Les défenseurs de ce projet de loi nous objectent qu’il contraindra à une plus grande sobriété énergétique, par le renchérissement du coût de l’électricité. Cette version punitive de la transition énergétique n’est pas la nôtre. Nous prônons une autre voie, celle d’une « croissance saine », qui permettrait de faire bénéficier nos concitoyens d’un tarif abordable pour leurs besoins vitaux en gaz ou en électricité, et d’augmenter les tarifs quand la consommation dépasse ce seuil. En parallèle, à l’instar de ce qui a été mis en place au Québec, un dispositif pourrait permettre de rémunérer directement l’économie d’énergie réalisée par rapport à l’exercice précédent.
Il est encore temps de changer la donne, de refuser d’abandonner notre pays et nos concitoyens à une précarisation énergétique inéluctable, et de remanier ou abandonner ce texte.

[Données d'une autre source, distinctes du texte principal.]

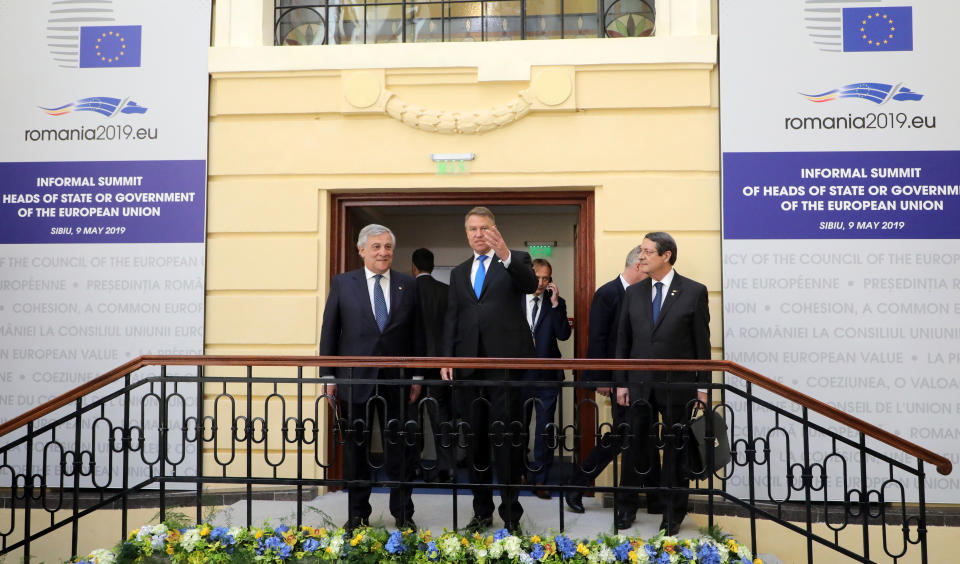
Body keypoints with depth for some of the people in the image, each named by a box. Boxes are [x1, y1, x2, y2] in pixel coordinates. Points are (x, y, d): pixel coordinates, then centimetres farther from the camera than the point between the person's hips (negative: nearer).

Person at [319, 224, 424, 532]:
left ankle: (403, 514, 21)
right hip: (354, 379, 0)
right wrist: (328, 376, -1)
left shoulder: (408, 285, 6)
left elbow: (416, 333, 7)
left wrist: (417, 376, 3)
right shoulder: (342, 283, 3)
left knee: (400, 450, 6)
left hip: (396, 380, 1)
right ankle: (357, 515, 23)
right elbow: (329, 331, 3)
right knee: (355, 449, 9)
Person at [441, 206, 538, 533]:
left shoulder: (515, 261, 5)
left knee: (507, 437, -5)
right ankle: (482, 511, 21)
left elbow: (531, 284, -17)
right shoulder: (459, 272, 18)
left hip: (505, 359, -5)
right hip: (468, 363, 5)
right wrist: (447, 358, 4)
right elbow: (451, 319, 14)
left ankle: (511, 513, 5)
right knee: (475, 438, 10)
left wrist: (505, 256, -33)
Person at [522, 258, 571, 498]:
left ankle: (540, 480, 14)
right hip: (519, 374, 1)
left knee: (545, 430, 4)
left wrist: (555, 304, -15)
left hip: (547, 376, 0)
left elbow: (564, 335, -11)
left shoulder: (557, 303, 2)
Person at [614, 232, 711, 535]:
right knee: (636, 446, 9)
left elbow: (702, 342, -2)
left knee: (676, 449, 9)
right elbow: (623, 340, 8)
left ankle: (673, 512, 25)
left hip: (678, 385, -2)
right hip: (639, 384, 3)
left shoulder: (694, 291, -3)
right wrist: (621, 382, 4)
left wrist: (703, 385, -3)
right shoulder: (633, 292, 6)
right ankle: (627, 507, 24)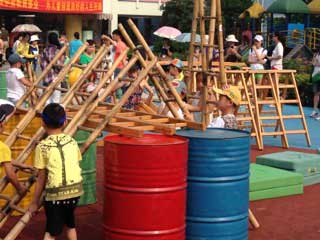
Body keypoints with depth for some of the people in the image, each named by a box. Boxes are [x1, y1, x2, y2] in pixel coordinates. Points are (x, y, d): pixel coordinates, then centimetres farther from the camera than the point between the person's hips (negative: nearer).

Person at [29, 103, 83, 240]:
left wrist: (35, 202, 6)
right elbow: (76, 166, 9)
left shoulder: (43, 147, -6)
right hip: (75, 190, 4)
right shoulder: (72, 142, 5)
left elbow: (41, 178, -3)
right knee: (70, 224, 26)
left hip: (55, 194, -4)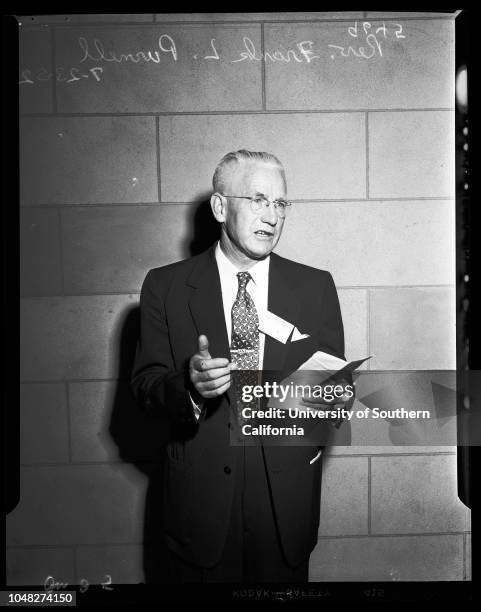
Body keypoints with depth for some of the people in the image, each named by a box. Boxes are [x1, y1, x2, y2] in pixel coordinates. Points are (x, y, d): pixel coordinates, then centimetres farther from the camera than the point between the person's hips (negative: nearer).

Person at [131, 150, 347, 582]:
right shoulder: (165, 286, -3)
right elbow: (145, 385, -5)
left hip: (287, 499, 2)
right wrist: (189, 386, -26)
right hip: (200, 497, -1)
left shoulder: (316, 287, 1)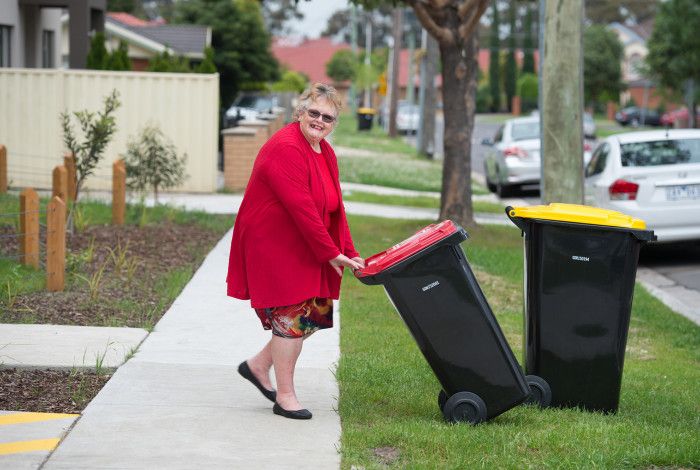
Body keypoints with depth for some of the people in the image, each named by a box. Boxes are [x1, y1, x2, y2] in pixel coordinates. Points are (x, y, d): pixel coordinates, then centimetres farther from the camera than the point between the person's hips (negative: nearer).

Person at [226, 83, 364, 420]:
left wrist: (348, 253, 3)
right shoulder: (286, 149, -21)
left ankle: (258, 365, 25)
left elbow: (334, 208, 11)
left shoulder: (325, 153, 10)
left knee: (317, 312, 9)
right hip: (272, 246, -9)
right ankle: (285, 397, 5)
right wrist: (330, 252, -23)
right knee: (291, 314, -6)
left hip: (304, 249, 9)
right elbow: (302, 209, -25)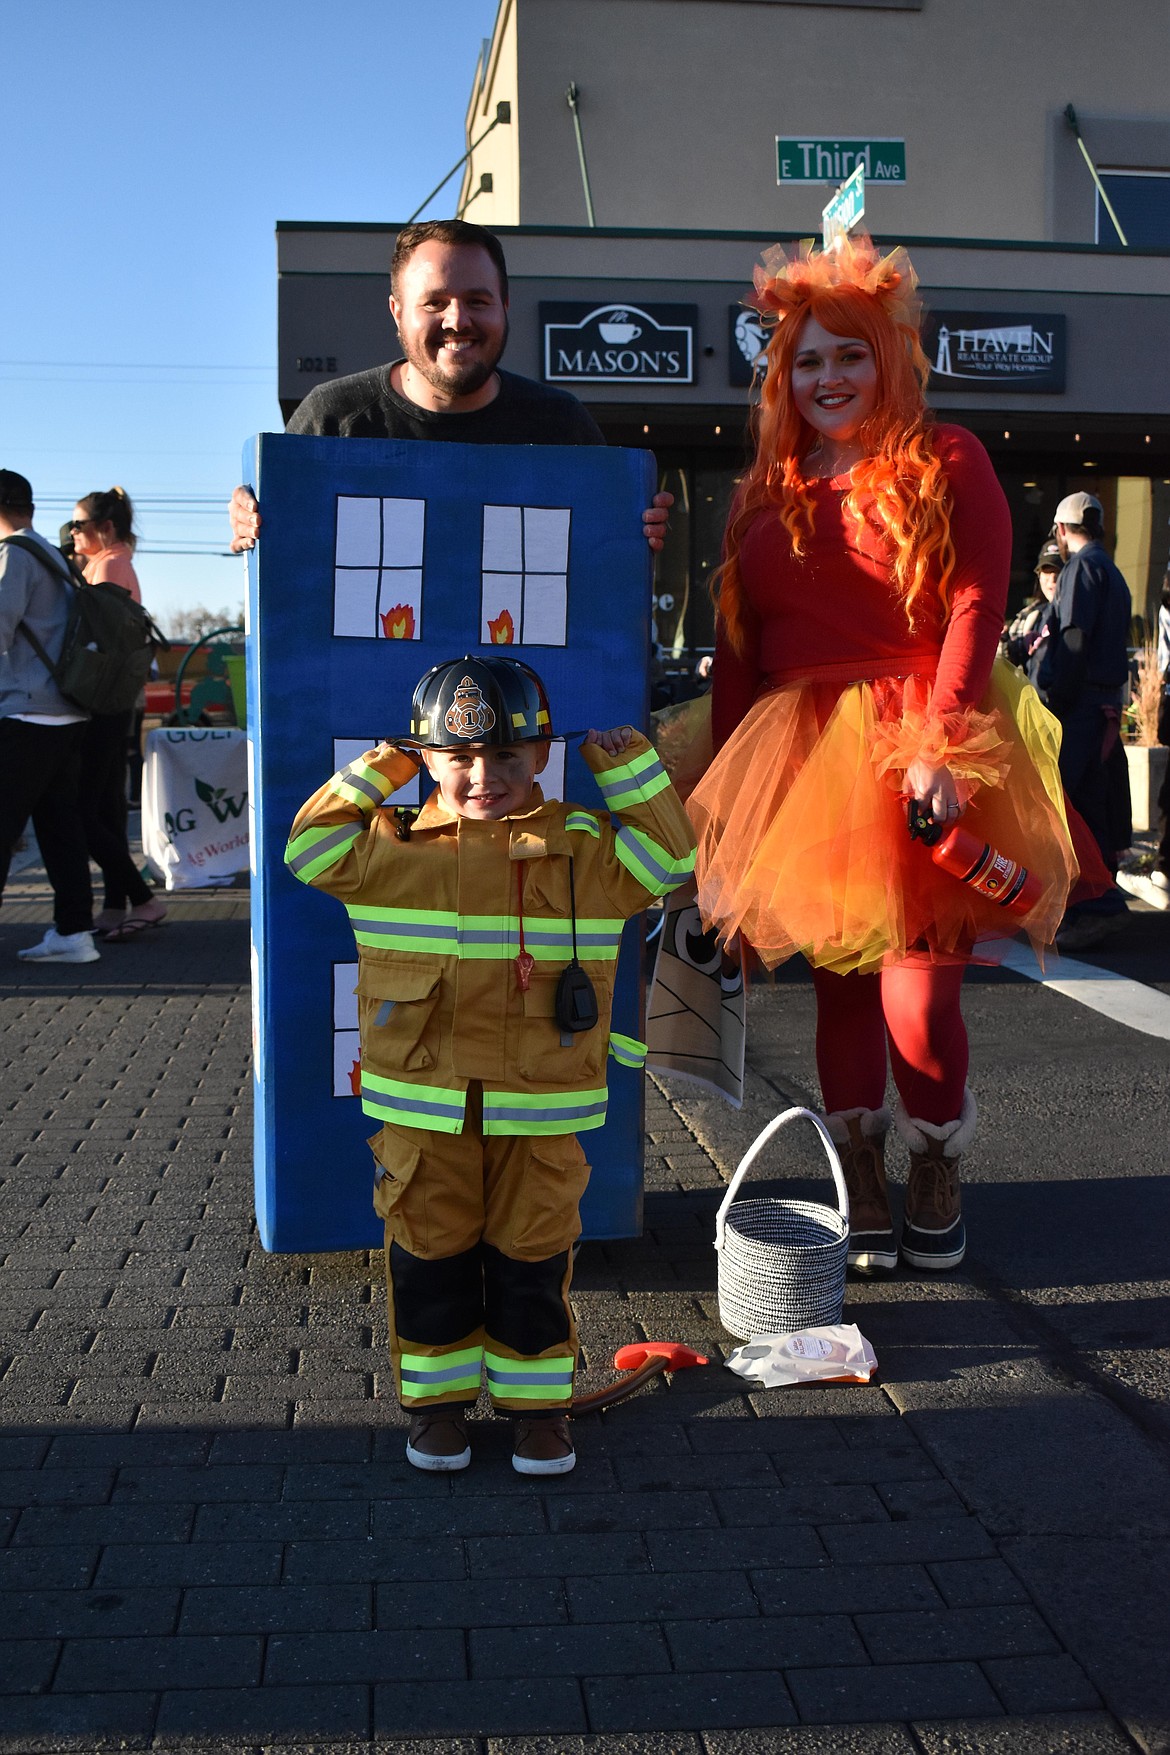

A plus long terme, et plutôt que la mise en place de ces situations ubuesques de mise en concurrence forcenée, c’est une révision complète de la politique communautaire qu’il nous faut viser. Il est temps que la droite européenne cesse de faire de la concurrence le dogme absolu de l’Union européenne, pour remettre la solidarité en son cœur. Plus largement, la puissance publique doit se réapproprier l’ensemble des grandes infrastructures d’intérêt continental, comme les chemins de fer ou les équipement de distribution d’énergie.
Échapper à la dictature du court terme, voilà notre objectif. Cela demande du courage, de la volonté politique et une véritable ambition pour l’Europe et la France.